Material provided: Begin
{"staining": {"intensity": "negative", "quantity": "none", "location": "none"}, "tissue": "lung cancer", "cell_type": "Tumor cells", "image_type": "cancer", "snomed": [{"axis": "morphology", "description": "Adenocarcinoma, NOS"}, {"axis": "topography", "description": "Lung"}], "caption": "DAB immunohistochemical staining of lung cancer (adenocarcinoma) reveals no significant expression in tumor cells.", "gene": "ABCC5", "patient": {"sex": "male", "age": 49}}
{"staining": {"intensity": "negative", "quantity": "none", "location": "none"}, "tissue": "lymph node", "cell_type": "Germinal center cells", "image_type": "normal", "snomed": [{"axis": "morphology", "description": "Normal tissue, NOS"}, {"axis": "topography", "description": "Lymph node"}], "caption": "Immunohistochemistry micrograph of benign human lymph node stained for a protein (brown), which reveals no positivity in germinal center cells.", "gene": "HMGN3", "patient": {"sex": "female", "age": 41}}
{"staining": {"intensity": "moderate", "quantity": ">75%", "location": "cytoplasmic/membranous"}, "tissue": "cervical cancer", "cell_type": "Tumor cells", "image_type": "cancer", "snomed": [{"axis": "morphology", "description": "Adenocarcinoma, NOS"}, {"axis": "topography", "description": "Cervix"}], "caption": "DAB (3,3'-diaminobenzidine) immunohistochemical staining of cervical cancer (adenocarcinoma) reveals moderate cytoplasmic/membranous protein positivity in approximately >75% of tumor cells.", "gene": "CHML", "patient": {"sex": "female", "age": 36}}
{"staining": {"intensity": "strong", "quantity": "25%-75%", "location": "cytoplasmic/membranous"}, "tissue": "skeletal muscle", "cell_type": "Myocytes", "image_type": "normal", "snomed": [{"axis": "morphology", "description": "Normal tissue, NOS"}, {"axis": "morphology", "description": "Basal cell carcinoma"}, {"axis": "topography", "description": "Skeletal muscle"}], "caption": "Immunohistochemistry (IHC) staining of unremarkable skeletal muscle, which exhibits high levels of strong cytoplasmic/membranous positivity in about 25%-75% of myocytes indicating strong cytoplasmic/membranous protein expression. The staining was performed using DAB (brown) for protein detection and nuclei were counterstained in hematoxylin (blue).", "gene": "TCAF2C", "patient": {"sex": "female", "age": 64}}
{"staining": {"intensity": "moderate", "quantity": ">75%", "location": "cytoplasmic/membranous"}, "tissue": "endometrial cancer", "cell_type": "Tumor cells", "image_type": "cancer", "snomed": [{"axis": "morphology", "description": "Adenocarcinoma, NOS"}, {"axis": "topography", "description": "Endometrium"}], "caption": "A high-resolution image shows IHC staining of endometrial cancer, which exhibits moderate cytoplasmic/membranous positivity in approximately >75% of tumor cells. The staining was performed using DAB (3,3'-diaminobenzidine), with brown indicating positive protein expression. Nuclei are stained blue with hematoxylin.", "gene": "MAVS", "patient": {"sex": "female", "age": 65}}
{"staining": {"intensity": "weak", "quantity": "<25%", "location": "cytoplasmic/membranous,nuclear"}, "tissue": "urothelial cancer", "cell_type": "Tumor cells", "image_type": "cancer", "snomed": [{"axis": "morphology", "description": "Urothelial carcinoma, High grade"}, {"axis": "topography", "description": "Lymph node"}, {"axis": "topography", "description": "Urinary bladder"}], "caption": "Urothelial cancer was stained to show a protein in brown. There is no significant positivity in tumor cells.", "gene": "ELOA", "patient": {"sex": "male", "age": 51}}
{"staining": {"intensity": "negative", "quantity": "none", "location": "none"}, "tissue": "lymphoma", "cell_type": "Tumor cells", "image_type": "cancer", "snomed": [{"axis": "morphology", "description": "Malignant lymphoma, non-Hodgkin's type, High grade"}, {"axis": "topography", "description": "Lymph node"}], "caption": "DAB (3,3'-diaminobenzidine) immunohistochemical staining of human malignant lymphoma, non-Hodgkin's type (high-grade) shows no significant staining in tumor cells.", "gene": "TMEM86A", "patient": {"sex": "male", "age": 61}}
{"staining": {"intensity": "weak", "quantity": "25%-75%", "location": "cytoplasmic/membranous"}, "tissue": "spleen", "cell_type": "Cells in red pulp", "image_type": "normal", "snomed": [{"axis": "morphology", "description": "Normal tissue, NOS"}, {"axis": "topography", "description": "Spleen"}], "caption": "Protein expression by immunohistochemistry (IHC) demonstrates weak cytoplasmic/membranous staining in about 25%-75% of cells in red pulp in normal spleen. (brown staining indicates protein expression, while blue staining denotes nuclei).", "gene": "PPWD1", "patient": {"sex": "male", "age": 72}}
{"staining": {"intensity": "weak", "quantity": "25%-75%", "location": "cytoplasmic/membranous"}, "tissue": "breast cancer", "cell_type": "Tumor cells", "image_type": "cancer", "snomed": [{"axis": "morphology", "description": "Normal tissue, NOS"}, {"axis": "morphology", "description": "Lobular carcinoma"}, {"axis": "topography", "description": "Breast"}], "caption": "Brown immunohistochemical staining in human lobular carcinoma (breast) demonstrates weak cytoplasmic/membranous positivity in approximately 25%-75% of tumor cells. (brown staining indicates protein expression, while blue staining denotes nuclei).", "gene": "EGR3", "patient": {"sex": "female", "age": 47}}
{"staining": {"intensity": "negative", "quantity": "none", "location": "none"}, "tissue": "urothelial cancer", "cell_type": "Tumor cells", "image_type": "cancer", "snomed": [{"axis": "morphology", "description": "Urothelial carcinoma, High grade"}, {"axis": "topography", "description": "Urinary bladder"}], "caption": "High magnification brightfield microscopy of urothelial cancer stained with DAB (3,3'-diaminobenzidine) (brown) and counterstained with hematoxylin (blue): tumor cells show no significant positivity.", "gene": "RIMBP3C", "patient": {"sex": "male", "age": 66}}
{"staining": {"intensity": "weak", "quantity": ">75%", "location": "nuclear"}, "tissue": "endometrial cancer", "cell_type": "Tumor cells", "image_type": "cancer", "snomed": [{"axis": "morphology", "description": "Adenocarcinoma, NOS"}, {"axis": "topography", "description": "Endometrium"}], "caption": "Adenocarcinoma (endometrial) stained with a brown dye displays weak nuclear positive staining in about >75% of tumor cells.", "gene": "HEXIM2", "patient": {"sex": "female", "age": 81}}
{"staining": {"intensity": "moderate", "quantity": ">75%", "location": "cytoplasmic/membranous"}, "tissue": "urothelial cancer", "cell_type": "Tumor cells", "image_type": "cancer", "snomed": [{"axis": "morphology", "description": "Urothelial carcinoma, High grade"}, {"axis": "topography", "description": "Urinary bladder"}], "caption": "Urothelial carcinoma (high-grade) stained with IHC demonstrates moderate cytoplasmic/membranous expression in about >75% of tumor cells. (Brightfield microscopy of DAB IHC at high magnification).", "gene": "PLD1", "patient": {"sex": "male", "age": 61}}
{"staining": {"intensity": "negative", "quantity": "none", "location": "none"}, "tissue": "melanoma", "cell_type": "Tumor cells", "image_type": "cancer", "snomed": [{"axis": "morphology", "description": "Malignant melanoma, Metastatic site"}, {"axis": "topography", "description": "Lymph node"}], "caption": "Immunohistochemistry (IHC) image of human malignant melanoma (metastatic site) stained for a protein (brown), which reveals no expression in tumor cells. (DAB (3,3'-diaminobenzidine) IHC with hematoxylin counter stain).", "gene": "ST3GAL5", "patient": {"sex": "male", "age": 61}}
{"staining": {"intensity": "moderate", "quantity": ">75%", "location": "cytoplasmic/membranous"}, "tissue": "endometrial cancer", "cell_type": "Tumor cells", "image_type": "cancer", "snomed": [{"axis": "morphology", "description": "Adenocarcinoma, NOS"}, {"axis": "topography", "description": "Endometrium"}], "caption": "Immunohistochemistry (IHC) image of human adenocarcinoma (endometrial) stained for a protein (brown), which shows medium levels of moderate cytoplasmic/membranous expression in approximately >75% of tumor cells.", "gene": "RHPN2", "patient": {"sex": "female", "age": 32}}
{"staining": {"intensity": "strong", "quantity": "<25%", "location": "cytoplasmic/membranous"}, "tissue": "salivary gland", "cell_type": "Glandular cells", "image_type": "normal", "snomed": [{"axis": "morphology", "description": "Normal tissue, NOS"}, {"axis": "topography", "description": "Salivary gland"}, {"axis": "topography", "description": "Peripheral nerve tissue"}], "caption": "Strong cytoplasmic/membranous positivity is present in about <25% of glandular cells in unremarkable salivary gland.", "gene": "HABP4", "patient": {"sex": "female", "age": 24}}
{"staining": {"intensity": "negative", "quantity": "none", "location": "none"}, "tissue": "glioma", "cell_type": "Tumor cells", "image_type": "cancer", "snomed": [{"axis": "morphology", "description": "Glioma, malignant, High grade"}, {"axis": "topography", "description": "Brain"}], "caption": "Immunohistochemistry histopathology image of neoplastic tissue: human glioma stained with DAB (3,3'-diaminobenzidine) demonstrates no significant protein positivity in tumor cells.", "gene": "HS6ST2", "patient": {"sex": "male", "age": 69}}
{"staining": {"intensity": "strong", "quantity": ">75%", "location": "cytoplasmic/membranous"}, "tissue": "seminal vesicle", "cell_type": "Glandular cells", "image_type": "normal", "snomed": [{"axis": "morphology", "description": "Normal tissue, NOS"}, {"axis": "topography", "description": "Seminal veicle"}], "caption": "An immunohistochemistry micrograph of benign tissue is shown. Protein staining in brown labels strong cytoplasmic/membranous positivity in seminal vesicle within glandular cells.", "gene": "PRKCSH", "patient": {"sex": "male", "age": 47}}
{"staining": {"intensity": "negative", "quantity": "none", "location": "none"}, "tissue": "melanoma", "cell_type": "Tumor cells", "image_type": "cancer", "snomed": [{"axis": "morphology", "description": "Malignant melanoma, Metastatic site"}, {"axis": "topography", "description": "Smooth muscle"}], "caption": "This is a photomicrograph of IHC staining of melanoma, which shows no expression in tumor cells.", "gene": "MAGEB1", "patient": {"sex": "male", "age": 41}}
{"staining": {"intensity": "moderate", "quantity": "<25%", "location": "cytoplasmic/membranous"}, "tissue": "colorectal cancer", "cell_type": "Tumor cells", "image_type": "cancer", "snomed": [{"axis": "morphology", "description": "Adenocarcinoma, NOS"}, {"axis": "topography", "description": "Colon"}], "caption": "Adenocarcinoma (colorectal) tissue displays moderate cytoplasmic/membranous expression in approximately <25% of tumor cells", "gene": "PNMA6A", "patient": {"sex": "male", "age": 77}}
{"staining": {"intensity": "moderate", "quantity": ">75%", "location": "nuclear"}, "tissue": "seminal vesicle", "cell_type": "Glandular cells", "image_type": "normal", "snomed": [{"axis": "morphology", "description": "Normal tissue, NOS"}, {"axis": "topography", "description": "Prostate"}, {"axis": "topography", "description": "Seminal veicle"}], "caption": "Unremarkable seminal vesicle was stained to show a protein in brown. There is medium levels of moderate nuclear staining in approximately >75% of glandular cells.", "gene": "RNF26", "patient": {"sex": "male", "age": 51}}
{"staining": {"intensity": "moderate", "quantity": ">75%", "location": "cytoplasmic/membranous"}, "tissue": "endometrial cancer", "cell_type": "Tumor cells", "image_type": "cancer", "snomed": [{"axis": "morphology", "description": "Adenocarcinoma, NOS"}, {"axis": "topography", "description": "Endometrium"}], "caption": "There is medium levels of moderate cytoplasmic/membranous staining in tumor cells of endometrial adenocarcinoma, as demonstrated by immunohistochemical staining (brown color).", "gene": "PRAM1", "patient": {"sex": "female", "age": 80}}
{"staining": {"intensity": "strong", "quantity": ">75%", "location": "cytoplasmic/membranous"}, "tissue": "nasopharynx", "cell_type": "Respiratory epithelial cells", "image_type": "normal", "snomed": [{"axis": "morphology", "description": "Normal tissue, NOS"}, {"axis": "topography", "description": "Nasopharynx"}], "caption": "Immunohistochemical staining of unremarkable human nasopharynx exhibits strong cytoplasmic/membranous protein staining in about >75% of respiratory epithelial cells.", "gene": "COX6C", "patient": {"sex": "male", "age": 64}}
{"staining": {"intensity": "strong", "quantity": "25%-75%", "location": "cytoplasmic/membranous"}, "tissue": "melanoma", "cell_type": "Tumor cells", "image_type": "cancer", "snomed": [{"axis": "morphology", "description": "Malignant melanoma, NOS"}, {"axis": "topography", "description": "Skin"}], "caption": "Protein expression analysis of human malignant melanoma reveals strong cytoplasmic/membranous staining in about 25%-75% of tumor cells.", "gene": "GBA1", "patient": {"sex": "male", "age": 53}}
Material provided: End
## [Problem to work on]
Among the lines above, which contain the word "urothelial"? Copy every one.

## [Reply to the task]
{"staining": {"intensity": "weak", "quantity": "<25%", "location": "cytoplasmic/membranous,nuclear"}, "tissue": "urothelial cancer", "cell_type": "Tumor cells", "image_type": "cancer", "snomed": [{"axis": "morphology", "description": "Urothelial carcinoma, High grade"}, {"axis": "topography", "description": "Lymph node"}, {"axis": "topography", "description": "Urinary bladder"}], "caption": "Urothelial cancer was stained to show a protein in brown. There is no significant positivity in tumor cells.", "gene": "ELOA", "patient": {"sex": "male", "age": 51}}
{"staining": {"intensity": "negative", "quantity": "none", "location": "none"}, "tissue": "urothelial cancer", "cell_type": "Tumor cells", "image_type": "cancer", "snomed": [{"axis": "morphology", "description": "Urothelial carcinoma, High grade"}, {"axis": "topography", "description": "Urinary bladder"}], "caption": "High magnification brightfield microscopy of urothelial cancer stained with DAB (3,3'-diaminobenzidine) (brown) and counterstained with hematoxylin (blue): tumor cells show no significant positivity.", "gene": "RIMBP3C", "patient": {"sex": "male", "age": 66}}
{"staining": {"intensity": "moderate", "quantity": ">75%", "location": "cytoplasmic/membranous"}, "tissue": "urothelial cancer", "cell_type": "Tumor cells", "image_type": "cancer", "snomed": [{"axis": "morphology", "description": "Urothelial carcinoma, High grade"}, {"axis": "topography", "description": "Urinary bladder"}], "caption": "Urothelial carcinoma (high-grade) stained with IHC demonstrates moderate cytoplasmic/membranous expression in about >75% of tumor cells. (Brightfield microscopy of DAB IHC at high magnification).", "gene": "PLD1", "patient": {"sex": "male", "age": 61}}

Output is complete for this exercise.